** start EXCERPT PROVIDED **

Reports of the Academy of Sciences of the USSR
1961. Volume 138, No. 3

PHYSICAL CHEMISTRY

N. N. KAVTARADZE and V. I. LYGIN

THE STRUCTURE OF SURFACE COMPOUNDS OF CARBON MONOXIDE ON PALLADIUM ACCORDING TO ADSORPTION MEASUREMENTS AND INFRARED SPECTRA

(Presented by Academician V. I. Spitsyn on 30 XII 1960)

The adsorption of CO was studied at temperatures from −195° to 100° and pressures from \(10^{-6}\) to \(2\text{—}4 \cdot 10^{-2}\) mm Hg on palladium films condensed at \(1\text{—}2 \cdot 10^{-7}\) mm Hg, and on palladium deposited on Aerosil. The design of the apparatus used, the method for preparing the films, and the measurement of pressure and adsorption have been described previously \((^1)\). Samples for spectral study were prepared by impregnating Aerosil with an aqueous solution of \(\mathrm{PdCl_2 \cdot 2H_2O}\) \((^2)\). Weighed portions of Aerosil powder of 150 mg were then pressed into disks 28 mm in diameter under a pressure of 50 kg/mm\(^2\). The disks were placed in a special vacuum cell \((^3)\), evacuated at 300° in a vacuum of \(10^{-5}\) mm Hg, and reduced at 300° in a hydrogen atmosphere at a pressure of 100 mm Hg. Final cleaning of the palladium surface was achieved by training the object at 300° in a vacuum of \(10^{-5}\) mm Hg for 5 hr. The transmission of disks of composition 10% Pd and 90% \(\mathrm{SiO_2}\) in the region of 2000 cm\(^{-1}\) reached 10%.

Fig. 1. Adsorption of CO at −195° on a Pd film 1160 Å thick: 1 — admission to an empty reactor; 2 — total adsorption; 3 — reversible adsorption; 4 — strong adsorption

X-ray examination showed that the palladium prepared in this way is distributed in the Aerosil in the form of crystals with a normal face-centered cubic lattice, with an average crystal size of 140 Å. Spectra were recorded at 25° on a single-beam IKS-12 infrared spectrometer with a NaCl prism.

** end EXCERPT PROVIDED **
** start PROVIDED INFORMATION **

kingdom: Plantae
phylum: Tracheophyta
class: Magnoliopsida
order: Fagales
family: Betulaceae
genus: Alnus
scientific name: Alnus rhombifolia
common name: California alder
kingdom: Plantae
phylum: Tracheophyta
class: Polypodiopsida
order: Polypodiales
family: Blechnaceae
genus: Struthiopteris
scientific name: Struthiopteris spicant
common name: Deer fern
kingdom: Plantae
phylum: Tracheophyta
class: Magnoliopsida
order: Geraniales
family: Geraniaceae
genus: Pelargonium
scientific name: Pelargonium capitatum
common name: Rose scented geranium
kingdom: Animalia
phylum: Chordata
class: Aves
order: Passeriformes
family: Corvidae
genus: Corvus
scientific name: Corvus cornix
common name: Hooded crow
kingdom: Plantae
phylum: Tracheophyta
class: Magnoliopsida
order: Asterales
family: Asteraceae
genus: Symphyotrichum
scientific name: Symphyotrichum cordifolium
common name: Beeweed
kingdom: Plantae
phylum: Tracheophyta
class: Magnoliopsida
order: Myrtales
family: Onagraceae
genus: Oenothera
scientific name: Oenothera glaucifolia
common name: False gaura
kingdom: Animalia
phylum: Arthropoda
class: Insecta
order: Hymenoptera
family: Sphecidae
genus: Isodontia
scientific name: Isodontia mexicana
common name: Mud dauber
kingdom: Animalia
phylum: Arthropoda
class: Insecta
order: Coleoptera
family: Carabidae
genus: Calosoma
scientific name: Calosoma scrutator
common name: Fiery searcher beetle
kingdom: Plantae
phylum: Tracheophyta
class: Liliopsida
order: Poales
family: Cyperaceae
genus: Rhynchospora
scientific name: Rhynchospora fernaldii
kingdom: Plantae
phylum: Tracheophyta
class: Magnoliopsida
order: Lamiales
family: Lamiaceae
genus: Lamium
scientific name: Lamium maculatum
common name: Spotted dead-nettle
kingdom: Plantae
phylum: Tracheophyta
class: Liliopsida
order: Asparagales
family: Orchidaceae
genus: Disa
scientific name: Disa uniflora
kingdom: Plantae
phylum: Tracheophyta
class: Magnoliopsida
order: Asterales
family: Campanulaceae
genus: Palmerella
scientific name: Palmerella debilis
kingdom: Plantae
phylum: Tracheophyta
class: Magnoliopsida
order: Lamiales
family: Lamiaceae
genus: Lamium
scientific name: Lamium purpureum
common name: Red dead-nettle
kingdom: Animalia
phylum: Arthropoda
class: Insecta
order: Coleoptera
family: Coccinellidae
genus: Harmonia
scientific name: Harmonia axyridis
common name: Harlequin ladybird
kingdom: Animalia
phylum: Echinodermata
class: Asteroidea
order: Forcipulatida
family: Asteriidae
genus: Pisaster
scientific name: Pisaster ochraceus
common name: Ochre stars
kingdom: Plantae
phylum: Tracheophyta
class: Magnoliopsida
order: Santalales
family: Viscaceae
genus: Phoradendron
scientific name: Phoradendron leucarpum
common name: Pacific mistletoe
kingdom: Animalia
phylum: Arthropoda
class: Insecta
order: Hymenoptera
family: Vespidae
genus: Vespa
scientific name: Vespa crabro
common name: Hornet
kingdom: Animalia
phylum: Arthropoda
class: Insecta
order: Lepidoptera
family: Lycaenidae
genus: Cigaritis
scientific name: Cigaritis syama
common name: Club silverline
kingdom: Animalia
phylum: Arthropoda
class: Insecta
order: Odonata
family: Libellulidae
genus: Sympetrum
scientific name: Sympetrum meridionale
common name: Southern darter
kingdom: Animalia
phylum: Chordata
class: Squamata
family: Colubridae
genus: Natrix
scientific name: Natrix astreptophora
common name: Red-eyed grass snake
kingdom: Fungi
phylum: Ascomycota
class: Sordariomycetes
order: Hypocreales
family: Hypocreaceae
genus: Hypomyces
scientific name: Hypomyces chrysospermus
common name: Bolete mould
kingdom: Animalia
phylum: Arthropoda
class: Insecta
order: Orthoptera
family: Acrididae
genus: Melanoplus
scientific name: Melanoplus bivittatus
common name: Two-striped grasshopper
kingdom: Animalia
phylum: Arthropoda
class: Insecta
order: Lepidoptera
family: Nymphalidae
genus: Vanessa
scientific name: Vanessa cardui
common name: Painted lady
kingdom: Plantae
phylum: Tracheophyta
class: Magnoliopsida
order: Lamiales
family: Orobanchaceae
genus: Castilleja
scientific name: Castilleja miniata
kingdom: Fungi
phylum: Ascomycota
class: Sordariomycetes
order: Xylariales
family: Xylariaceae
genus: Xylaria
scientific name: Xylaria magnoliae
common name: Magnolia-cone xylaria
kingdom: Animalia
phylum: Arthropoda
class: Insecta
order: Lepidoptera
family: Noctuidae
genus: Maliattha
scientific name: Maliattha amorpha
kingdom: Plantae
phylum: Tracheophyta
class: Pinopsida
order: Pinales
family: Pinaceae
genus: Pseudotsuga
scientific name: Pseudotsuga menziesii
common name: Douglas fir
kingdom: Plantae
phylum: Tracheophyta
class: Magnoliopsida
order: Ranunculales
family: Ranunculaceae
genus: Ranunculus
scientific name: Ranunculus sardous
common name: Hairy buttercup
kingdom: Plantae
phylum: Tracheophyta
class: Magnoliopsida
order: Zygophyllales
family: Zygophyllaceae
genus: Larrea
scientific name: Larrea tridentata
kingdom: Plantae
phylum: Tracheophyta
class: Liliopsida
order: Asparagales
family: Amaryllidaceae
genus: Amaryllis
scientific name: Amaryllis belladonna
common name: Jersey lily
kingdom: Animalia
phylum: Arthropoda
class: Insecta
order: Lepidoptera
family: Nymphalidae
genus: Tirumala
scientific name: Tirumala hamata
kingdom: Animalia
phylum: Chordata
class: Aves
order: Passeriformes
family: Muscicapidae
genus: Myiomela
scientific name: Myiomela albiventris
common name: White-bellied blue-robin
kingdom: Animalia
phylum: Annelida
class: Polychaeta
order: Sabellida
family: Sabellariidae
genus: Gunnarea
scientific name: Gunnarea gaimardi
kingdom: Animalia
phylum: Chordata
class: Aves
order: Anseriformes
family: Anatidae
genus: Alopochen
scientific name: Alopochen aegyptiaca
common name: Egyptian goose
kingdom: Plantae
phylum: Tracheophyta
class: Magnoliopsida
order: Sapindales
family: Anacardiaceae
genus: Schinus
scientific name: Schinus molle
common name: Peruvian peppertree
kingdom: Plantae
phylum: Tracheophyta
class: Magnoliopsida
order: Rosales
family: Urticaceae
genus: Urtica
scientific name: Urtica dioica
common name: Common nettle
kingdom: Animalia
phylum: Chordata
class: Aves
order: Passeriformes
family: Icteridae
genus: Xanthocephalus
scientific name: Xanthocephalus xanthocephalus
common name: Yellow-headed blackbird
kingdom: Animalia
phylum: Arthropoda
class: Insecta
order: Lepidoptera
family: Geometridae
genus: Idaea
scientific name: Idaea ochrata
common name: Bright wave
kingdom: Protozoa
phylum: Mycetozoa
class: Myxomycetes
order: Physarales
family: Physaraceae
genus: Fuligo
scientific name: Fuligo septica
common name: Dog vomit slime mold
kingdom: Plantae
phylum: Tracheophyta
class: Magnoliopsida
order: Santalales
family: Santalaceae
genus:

** end PROVIDED INFORMATION **

### PROBLEM SET
- A) Duplicate the part of the palladium article that opens with the words containing "Reports of the" and closes with "30 XII 1960)".
- B) Name every numbered curve described in the Fig. 1 caption of the palladium article.
- C) According to the palladium article, what average crystal size did X-ray examination find for the palladium in the Aerosil?
These entries have nothing to do with the palladium article.

### SOLUTIONS TO EACH TASK
- A)
Reports of the Academy of Sciences of the USSR
1961. Volume 138, No. 3

PHYSICAL CHEMISTRY

N. N. KAVTARADZE and V. I. LYGIN

THE STRUCTURE OF SURFACE COMPOUNDS OF CARBON MONOXIDE ON PALLADIUM ACCORDING TO ADSORPTION MEASUREMENTS AND INFRARED SPECTRA

(Presented by Academician V. I. Spitsyn on 30 XII 1960)

- B)
1 — admission to an empty reactor
2 — total adsorption
3 — reversible adsorption
4 — strong adsorption

- C) 140 Å